Chapter 2 Data sources
Data source: https://www.gunviolencearchive.org/
All members in our group are responsible for collecting data since we hope to collect data on topics that both of us are interested in. Since the legal use of gun is a long existing and controversial problems in the United States, we decide to search for data related to this topic to analyze some negative influence of gun-rights and finally reach out our data source website. This website has comprehensive data including total number of incidents of gun violence categorized by deaths and injuries, ages, reasons of shootings and so on. We will use these data to complete exploratory analysis and data visualization tasks such as comparing the number of gun violence in different categories in a time manner or analyzing how the number of gun violence is alternated by geographical region, which is strongly related to state law and crime rates.
In the data set, there are numerical variables “# Killed” and “# Injured” representing number of people killed or injured in the gun violence incident. There are also categorical variables “Incident Date”, “State”, and “City or County” showing the data and location that the gun violence incidents happened. There are different numbers of records for data in different years. To be more specific, the dataset has 40594 total records in 2014, 49546 total records in 2015, 56280 total records in 2016, 59038 total records in 2017, and 56280 total records in 2018.
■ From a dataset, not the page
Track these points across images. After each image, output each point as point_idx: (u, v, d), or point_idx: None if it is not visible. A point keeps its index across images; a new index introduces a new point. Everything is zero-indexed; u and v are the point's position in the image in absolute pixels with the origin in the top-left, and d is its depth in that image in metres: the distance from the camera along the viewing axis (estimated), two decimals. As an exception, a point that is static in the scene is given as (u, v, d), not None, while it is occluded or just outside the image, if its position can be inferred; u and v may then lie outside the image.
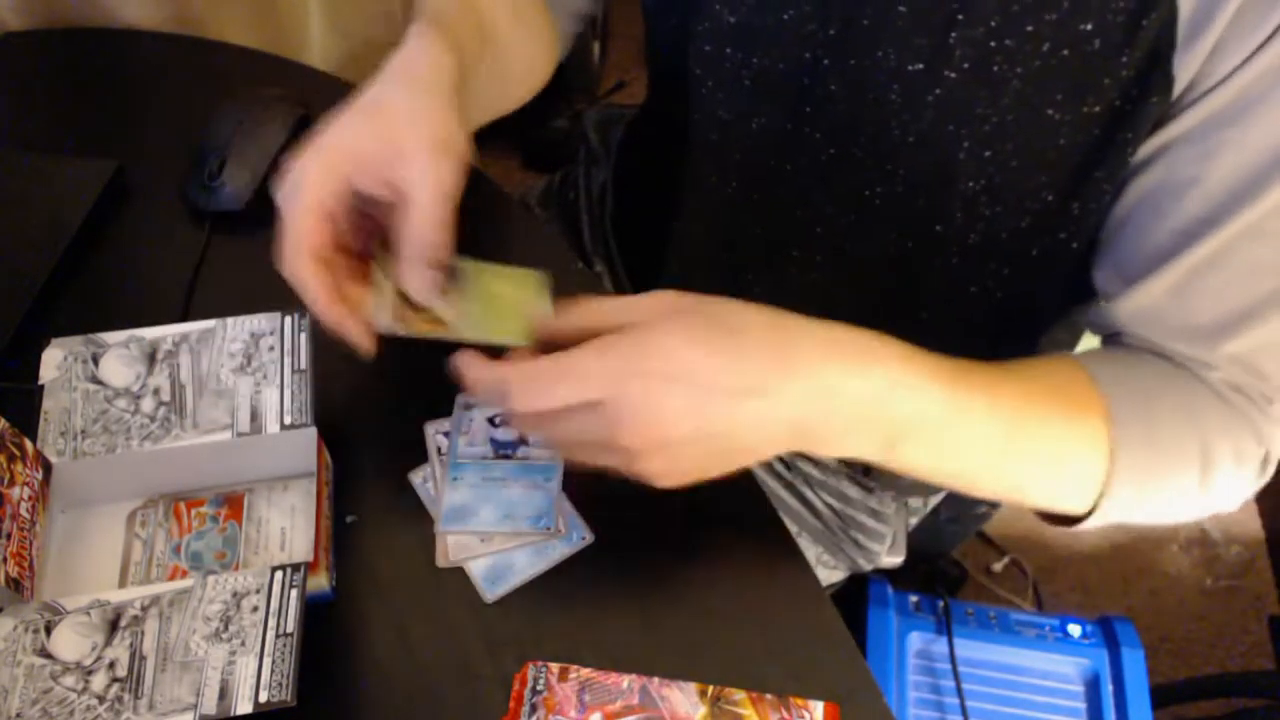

One problem about the datasets on this website is that records of gun violence incidents with some specific characteristics such as officer involved incidents or whether the incident was a mass shooting or not are separately recorded in different files, which means additional data transformation is needed before data analysis and visualization. Moreover, the data only contain specific records for children(age 0-11) and teens(age 12-17) killed or injured in the gun violence incidents but have no detailed records on other age group such as the elderly. The lack of information on each age group may make our analysis on victims based on age less convenient for us.